------ RECORD EXTRACTS ------

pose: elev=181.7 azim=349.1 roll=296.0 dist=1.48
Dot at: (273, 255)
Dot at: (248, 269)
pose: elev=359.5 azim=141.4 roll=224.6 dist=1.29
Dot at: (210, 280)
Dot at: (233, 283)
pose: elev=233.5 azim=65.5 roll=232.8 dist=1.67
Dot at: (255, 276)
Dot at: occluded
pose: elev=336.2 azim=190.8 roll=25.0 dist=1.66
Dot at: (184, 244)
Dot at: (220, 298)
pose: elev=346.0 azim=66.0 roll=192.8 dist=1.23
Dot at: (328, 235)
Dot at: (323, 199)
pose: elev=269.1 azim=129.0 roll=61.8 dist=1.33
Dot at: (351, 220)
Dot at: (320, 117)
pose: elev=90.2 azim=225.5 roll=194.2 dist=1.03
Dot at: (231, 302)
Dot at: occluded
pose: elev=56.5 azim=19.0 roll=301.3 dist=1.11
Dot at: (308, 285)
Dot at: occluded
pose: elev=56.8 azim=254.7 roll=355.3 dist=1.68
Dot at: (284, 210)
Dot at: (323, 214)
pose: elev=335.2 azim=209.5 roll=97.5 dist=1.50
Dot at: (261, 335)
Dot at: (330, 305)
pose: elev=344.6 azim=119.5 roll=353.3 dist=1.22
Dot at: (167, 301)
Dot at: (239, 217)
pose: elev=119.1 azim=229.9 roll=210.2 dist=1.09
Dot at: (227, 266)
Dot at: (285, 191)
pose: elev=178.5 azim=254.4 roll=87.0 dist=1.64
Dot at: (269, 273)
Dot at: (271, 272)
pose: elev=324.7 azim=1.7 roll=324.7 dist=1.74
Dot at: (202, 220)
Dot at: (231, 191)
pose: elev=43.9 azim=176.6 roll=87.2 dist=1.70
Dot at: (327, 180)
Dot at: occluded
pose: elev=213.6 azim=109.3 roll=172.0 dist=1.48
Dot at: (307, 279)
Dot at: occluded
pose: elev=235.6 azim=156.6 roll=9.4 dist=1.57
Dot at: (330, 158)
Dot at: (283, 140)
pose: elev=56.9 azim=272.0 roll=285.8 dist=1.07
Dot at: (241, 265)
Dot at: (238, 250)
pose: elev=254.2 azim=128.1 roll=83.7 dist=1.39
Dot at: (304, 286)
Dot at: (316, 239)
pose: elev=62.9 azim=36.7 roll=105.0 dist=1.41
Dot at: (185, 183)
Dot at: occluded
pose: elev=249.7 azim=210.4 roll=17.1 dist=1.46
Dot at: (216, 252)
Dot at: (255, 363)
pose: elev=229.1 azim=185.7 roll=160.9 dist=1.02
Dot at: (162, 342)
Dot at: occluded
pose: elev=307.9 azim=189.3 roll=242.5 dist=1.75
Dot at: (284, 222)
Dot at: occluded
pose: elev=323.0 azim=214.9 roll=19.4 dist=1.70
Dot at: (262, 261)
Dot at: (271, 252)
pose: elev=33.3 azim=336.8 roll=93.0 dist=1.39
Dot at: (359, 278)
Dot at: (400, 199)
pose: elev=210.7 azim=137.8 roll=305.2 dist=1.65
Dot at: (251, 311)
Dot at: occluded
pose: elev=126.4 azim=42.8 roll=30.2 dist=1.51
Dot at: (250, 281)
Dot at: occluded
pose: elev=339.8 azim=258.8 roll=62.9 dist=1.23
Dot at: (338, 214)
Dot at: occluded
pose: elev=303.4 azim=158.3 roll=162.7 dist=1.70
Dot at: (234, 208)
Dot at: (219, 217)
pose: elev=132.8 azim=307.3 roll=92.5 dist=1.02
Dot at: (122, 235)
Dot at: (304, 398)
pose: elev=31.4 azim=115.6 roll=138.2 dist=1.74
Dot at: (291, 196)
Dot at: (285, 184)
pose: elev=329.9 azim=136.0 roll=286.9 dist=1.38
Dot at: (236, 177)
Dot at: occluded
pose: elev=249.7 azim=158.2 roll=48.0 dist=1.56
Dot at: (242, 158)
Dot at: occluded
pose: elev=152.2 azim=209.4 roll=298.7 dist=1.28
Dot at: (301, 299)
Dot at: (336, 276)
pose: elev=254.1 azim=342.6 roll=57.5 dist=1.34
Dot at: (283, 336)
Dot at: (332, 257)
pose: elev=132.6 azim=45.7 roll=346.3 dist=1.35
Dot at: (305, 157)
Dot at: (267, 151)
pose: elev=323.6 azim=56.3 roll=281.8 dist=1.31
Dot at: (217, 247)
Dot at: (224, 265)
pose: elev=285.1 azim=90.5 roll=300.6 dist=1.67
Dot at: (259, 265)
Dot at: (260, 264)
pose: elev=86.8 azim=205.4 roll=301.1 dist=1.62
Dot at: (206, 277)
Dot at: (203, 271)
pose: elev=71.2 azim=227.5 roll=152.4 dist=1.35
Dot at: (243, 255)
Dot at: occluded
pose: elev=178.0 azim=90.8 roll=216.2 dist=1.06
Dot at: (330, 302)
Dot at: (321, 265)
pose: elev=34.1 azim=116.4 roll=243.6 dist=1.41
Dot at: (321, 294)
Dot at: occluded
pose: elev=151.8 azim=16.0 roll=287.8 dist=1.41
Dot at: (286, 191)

------

WRITTEN REQUEST: Output the material as a Markdown table with the columns "Row" and "Line", skipping blank lines. Begin at the start of the material and continue through the line that contains "Dot at: (283, 140)".

TASK ANSWER:
| Row | Line |
|---|---|
| 1 | pose: elev=181.7 azim=349.1 roll=296.0 dist=1.48 |
| 2 | Dot at: (273, 255) |
| 3 | Dot at: (248, 269) |
| 4 | pose: elev=359.5 azim=141.4 roll=224.6 dist=1.29 |
| 5 | Dot at: (210, 280) |
| 6 | Dot at: (233, 283) |
| 7 | pose: elev=233.5 azim=65.5 roll=232.8 dist=1.67 |
| 8 | Dot at: (255, 276) |
| 9 | Dot at: occluded |
| 10 | pose: elev=336.2 azim=190.8 roll=25.0 dist=1.66 |
| 11 | Dot at: (184, 244) |
| 12 | Dot at: (220, 298) |
| 13 | pose: elev=346.0 azim=66.0 roll=192.8 dist=1.23 |
| 14 | Dot at: (328, 235) |
| 15 | Dot at: (323, 199) |
| 16 | pose: elev=269.1 azim=129.0 roll=61.8 dist=1.33 |
| 17 | Dot at: (351, 220) |
| 18 | Dot at: (320, 117) |
| 19 | pose: elev=90.2 azim=225.5 roll=194.2 dist=1.03 |
| 20 | Dot at: (231, 302) |
| 21 | Dot at: occluded |
| 22 | pose: elev=56.5 azim=19.0 roll=301.3 dist=1.11 |
| 23 | Dot at: (308, 285) |
| 24 | Dot at: occluded |
| 25 | pose: elev=56.8 azim=254.7 roll=355.3 dist=1.68 |
| 26 | Dot at: (284, 210) |
| 27 | Dot at: (323, 214) |
| 28 | pose: elev=335.2 azim=209.5 roll=97.5 dist=1.50 |
| 29 | Dot at: (261, 335) |
| 30 | Dot at: (330, 305) |
| 31 | pose: elev=344.6 azim=119.5 roll=353.3 dist=1.22 |
| 32 | Dot at: (167, 301) |
| 33 | Dot at: (239, 217) |
| 34 | pose: elev=119.1 azim=229.9 roll=210.2 dist=1.09 |
| 35 | Dot at: (227, 266) |
| 36 | Dot at: (285, 191) |
| 37 | pose: elev=178.5 azim=254.4 roll=87.0 dist=1.64 |
| 38 | Dot at: (269, 273) |
| 39 | Dot at: (271, 272) |
| 40 | pose: elev=324.7 azim=1.7 roll=324.7 dist=1.74 |
| 41 | Dot at: (202, 220) |
| 42 | Dot at: (231, 191) |
| 43 | pose: elev=43.9 azim=176.6 roll=87.2 dist=1.70 |
| 44 | Dot at: (327, 180) |
| 45 | Dot at: occluded |
| 46 | pose: elev=213.6 azim=109.3 roll=172.0 dist=1.48 |
| 47 | Dot at: (307, 279) |
| 48 | Dot at: occluded |
| 49 | pose: elev=235.6 azim=156.6 roll=9.4 dist=1.57 |
| 50 | Dot at: (330, 158) |
| 51 | Dot at: (283, 140) |